Sergey, I wasn't sure if we can subsume Constant nodes under this change, but it seemed that it's still better to null out the DebugLocation in those cases.
So basically among all uses of the same CSEed node this picks debug location from the earliest one? And original issue could be rephrased as: debug location of CSEed nodes is picked non-deterministically. If that's the case, this seems to be really nice change.
Sergey, I wasn't sure if we can subsume Constant nodes under this change, but it seemed that it's still better to null out the DebugLocation in those cases.
I agree, and it's safer to leave it as is, at least until counter example is provided.
Could you do an upload with full context please? It's a bit hard to pick out bits of the selection dag changes. In general I think the idea is fine, but the default: case could use a comment while you're at it.
Thanks!
-eric
One inline comment.
Thanks!
-eric
lib/CodeGen/SelectionDAG/SelectionDAG.cpp | ||
---|---|---|
853 | I'm unclear why we have a default SDLoc here? |
Adressed review comment on default SDLoc() in getNodeIfExists(). This routine is used in an attempt to take advantage of existing commutative binary nodes by the DAG combiner. No reason to not update the debug location if the node is reused.

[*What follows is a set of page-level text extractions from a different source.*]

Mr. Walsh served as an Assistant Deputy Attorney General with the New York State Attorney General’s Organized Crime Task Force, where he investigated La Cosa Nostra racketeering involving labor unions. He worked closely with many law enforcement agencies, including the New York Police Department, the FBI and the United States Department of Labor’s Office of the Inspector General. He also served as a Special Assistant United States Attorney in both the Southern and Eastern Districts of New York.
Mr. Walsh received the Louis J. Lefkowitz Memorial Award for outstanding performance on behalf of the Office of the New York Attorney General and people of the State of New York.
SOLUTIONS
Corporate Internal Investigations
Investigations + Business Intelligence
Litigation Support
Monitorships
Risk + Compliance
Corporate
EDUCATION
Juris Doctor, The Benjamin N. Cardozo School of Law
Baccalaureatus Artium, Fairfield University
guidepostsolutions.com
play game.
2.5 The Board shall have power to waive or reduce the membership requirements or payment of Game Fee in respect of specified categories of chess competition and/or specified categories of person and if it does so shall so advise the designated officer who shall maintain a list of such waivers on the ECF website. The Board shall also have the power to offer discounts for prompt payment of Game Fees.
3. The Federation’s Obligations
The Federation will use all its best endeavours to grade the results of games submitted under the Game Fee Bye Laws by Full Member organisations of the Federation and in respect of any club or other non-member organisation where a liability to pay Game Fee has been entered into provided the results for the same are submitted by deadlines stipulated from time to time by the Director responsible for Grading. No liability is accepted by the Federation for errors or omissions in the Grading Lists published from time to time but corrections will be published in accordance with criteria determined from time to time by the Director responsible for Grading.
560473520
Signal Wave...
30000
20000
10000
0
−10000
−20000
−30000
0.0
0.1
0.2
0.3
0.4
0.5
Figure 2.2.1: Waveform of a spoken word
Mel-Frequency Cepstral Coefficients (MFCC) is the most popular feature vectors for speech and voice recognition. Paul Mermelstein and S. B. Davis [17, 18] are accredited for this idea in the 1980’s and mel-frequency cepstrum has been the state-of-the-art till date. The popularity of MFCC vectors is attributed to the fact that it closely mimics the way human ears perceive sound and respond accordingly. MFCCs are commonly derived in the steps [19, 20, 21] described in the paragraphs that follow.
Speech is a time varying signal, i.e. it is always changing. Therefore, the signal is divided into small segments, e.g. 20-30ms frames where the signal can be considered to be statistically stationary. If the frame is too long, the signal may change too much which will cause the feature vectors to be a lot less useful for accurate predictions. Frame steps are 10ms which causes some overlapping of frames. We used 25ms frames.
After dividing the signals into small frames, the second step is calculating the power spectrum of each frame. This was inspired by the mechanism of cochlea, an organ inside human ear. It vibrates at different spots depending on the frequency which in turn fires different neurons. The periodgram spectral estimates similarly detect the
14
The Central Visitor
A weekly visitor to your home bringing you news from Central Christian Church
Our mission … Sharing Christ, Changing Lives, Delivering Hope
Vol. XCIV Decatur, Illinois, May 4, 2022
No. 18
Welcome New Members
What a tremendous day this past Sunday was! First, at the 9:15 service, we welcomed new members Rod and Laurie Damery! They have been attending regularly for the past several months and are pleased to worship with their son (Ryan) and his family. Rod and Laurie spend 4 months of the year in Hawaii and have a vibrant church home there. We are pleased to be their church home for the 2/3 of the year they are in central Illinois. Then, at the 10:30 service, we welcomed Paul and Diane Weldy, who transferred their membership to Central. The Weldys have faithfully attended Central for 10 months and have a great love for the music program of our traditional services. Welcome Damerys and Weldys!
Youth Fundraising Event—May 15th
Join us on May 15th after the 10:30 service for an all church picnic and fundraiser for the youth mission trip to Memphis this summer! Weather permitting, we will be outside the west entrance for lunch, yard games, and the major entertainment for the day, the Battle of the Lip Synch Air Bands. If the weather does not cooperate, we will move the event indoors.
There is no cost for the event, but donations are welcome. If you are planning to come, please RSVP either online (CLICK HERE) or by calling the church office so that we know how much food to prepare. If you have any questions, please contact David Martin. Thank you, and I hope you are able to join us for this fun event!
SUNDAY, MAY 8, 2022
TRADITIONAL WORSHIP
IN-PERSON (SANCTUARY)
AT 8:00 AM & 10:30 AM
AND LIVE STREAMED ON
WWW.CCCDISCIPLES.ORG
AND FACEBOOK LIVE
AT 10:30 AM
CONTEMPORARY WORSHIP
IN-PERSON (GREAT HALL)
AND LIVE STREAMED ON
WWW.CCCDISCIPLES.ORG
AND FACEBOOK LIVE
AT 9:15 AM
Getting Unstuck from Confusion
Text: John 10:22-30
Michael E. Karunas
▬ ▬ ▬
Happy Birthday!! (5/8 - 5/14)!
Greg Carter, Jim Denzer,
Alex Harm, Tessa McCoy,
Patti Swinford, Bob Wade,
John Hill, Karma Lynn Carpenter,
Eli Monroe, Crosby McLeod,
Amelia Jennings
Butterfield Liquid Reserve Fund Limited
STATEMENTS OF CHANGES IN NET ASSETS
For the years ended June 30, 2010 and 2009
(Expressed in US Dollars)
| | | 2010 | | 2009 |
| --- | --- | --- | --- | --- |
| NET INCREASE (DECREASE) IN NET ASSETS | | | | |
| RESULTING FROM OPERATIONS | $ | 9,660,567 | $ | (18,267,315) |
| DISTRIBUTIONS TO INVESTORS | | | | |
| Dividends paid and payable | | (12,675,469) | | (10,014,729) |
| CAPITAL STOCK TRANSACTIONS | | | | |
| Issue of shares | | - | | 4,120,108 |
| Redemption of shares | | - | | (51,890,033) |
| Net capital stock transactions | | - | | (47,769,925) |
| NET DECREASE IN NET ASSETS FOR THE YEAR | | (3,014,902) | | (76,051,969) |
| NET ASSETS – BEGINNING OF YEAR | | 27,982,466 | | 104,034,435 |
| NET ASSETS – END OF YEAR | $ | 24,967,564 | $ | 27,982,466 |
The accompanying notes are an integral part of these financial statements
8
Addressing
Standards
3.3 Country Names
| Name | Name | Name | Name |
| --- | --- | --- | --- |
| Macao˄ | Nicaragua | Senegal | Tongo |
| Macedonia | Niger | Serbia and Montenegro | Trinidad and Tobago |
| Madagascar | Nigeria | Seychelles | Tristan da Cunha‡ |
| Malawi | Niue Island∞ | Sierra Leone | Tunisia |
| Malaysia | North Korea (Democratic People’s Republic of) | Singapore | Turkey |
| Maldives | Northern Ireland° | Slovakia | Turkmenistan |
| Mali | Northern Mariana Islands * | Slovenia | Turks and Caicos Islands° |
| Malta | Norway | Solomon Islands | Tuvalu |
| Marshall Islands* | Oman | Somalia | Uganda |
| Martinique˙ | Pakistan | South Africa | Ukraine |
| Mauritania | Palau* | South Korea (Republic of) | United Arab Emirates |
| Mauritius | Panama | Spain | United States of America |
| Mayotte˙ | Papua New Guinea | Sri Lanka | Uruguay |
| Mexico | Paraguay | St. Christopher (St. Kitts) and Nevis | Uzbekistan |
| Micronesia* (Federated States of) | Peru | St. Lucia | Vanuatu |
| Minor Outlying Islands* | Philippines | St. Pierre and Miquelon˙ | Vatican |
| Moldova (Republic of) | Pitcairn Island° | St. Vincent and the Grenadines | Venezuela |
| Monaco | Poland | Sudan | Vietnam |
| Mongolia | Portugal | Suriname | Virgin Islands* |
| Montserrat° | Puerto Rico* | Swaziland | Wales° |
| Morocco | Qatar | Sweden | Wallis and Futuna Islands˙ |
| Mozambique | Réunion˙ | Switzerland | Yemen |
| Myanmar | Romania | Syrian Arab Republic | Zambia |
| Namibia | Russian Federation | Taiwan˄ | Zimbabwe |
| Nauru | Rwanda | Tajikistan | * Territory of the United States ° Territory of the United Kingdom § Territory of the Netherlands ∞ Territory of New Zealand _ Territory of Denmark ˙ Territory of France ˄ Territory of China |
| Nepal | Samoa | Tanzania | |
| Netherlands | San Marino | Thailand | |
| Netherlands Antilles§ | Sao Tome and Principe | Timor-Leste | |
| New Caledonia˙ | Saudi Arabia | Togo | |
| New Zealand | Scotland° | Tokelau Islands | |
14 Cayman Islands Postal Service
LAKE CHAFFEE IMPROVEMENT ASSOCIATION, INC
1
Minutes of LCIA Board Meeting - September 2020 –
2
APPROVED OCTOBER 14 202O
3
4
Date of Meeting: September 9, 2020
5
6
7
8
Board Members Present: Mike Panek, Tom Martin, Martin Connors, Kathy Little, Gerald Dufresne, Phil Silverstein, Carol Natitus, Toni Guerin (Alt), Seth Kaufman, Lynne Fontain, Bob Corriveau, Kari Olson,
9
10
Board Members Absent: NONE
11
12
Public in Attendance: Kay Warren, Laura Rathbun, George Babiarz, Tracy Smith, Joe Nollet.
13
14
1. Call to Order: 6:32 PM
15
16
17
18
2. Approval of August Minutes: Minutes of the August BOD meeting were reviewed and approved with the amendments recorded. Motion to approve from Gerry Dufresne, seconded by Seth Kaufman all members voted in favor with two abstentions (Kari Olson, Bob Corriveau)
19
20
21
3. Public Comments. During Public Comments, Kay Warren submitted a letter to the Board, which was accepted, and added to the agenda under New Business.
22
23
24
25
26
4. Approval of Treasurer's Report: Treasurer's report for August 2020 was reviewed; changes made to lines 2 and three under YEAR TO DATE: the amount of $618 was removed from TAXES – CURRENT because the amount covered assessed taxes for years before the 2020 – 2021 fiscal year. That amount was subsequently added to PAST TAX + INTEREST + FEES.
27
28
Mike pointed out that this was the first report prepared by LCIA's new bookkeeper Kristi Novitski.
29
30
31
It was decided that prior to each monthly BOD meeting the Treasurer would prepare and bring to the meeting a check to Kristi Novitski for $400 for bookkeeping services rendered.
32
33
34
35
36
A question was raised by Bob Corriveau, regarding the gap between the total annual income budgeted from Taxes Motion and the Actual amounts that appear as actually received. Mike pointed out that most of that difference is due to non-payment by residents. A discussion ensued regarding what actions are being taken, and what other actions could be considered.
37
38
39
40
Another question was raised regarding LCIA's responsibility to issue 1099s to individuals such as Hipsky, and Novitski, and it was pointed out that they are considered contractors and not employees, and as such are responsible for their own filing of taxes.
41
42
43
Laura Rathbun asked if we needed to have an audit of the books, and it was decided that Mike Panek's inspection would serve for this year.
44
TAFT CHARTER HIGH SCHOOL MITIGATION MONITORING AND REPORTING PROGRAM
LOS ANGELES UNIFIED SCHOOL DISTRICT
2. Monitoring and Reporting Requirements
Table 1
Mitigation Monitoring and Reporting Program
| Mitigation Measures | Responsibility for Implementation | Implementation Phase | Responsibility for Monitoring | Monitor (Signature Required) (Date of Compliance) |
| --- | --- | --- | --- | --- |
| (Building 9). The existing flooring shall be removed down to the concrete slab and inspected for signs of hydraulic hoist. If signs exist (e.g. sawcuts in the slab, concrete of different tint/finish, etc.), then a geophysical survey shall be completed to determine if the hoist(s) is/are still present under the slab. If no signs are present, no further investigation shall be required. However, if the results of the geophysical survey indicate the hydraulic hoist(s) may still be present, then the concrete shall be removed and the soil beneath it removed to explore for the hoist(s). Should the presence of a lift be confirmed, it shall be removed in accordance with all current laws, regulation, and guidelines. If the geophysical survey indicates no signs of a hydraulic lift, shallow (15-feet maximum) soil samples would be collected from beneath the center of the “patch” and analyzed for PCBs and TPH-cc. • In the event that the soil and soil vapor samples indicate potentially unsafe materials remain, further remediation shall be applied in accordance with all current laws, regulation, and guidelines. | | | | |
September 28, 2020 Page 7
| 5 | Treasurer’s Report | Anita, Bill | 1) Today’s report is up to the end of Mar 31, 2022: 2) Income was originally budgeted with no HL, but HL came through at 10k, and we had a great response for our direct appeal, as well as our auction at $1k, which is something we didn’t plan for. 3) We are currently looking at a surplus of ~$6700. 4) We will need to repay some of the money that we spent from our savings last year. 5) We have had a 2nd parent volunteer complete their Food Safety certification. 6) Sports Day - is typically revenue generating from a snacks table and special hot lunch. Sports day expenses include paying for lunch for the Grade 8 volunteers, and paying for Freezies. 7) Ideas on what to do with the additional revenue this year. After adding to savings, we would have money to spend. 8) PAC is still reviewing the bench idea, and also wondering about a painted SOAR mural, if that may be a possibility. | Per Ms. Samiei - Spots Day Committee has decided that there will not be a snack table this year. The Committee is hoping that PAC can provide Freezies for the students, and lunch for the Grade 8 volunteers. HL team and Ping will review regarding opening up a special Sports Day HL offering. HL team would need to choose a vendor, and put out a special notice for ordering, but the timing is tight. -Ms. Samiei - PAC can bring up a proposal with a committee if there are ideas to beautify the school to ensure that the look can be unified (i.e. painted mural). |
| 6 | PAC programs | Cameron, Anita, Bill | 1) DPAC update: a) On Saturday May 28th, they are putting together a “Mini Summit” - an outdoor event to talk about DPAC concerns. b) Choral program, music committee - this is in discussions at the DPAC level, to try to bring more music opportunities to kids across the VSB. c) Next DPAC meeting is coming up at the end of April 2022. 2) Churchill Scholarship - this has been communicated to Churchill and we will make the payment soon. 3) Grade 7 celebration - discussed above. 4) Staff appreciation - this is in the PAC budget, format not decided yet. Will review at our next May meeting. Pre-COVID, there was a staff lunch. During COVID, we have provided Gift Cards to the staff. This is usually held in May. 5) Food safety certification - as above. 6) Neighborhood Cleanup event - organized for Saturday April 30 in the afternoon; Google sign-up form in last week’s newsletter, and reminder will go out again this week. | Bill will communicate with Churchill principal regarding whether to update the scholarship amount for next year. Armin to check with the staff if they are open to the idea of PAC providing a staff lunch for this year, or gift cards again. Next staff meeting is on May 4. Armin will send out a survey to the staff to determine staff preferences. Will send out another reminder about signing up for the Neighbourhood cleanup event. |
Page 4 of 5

lib/CodeGen/SelectionDAG/SelectionDAG.cpp | ||
---|---|---|
853 | I didn't author the original code, but I see no reason to not update the DebugLoc. This routine is called from DAGCombine in an attempt to reuse a binary commutative node. Thanks for pointing this out. |
Updated diff against r265709. No additional functional changes. There is no need to patch DAGCombiner.cpp any more because of an interface change to getNodeIfExists(). Apologies for leaving this dormant for a while.